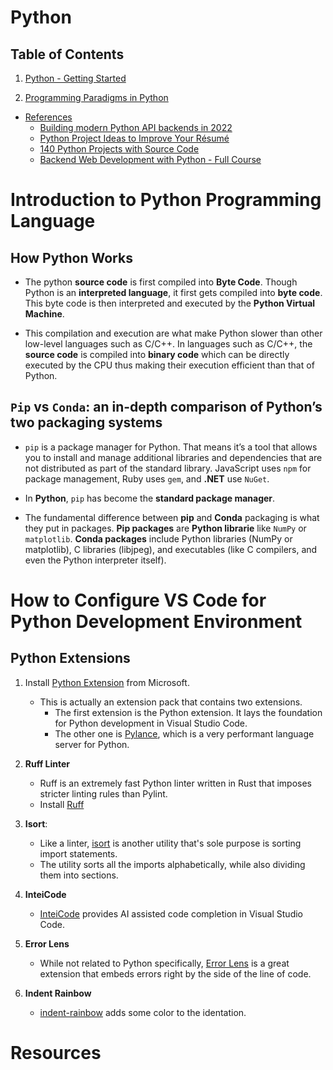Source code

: # Python

## Table of Contents

1. [Python - Getting Started]()

2. [Programming Paradigms in Python](#Programming-Paradigms-in-Python)

- [References]()
  - [Building modern Python API backends in 2022](https://sanjeevan.co.uk/blog/modern-python-backends)
  - [Python Project Ideas to Improve Your Résumé](https://www.freecodecamp.org/news/python-project-ideas-to-improve-your-resume/)
  - [140 Python Projects with Source Code](https://medium.datadriveninvestor.com/140-python-projects-with-source-code-fa12c9e2aeac)
  - [Backend Web Development with Python - Full Course](https://www.freecodecamp.org/news/backend-web-development-with-python-full-course/)

# Introduction to Python Programming Language

## How Python Works

- The python **source code** is first compiled into **Byte Code**. Though Python is an **interpreted language**, it first gets compiled into **byte code**. This byte code is then interpreted and executed by the **Python Virtual Machine**.

- This compilation and execution are what make Python slower than other low-level languages such as C/C++. In languages such as C/C++, the **source code** is compiled into **binary code** which can be directly executed by the CPU thus making their execution efficient than that of Python.

## `Pip` vs `Conda`: an in-depth comparison of Python’s two packaging systems

- `pip` is a package manager for Python. That means it’s a tool that allows you to install and manage additional libraries and dependencies that are not distributed as part of the standard library. JavaScript uses `npm` for package management, Ruby uses `gem`, and **.NET** use `NuGet`.
- In **Python**, `pip` has become the **standard package manager**.

- The fundamental difference between **pip** and **Conda** packaging is what they put in packages. **Pip packages** are **Python librarie** like `NumPy` or `matplotlib`. **Conda packages** include Python libraries (NumPy or matplotlib), C libraries (libjpeg), and executables (like C compilers, and even the Python interpreter itself).

# How to Configure VS Code for Python Development Environment

## Python Extensions

1. Install [Python Extension](https://marketplace.visualstudio.com/items?itemName=ms-python.python) from Microsoft.

   - This is actually an extension pack that contains two extensions.
     - The first extension is the Python extension. It lays the foundation for Python development in Visual Studio Code.
     - The other one is [Pylance](https://marketplace.visualstudio.com/items?itemName=ms-python.vscode-pylance), which is a very performant language server for Python.

2. **Ruff Linter**

   - Ruff is an extremely fast Python linter written in Rust that imposes stricter linting rules than Pylint.
   - Install [Ruff](https://marketplace.visualstudio.com/items?itemName=charliermarsh.ruff)

3. **Isort**:

   - Like a linter, [isort](https://marketplace.visualstudio.com/items?itemName=ms-python.isort) is another utility that's sole purpose is sorting import statements.
   - The utility sorts all the imports alphabetically, while also dividing them into sections.

4. **InteiCode**

   - [InteiCode](https://marketplace.visualstudio.com/items?itemName=VisualStudioExptTeam.vscodeintellicode) provides AI assisted code completion in Visual Studio Code.

5. **Error Lens**

   - While not related to Python specifically, [Error Lens](https://marketplace.visualstudio.com/items?itemName=usernamehw.errorlens) is a great extension that embeds errors right by the side of the line of code.

6. **Indent Rainbow**
   - [indent-rainbow](https://marketplace.visualstudio.com/items?itemName=oderwat.indent-rainbow) adds some color to the identation.

# Resources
########################################
* _Assignment_
Could you restate, word for word, the lines above from the one with "- [140 Python" to the one with "- The python", both included?

* _Final answer_
  - [140 Python Projects with Source Code](https://medium.datadriveninvestor.com/140-python-projects-with-source-code-fa12c9e2aeac)
  - [Backend Web Development with Python - Full Course](https://www.freecodecamp.org/news/backend-web-development-with-python-full-course/)

# Introduction to Python Programming Language

## How Python Works

- The python **source code** is first compiled into **Byte Code**. Though Python is an **interpreted language**, it first gets compiled into **byte code**. This byte code is then interpreted and executed by the **Python Virtual Machine**.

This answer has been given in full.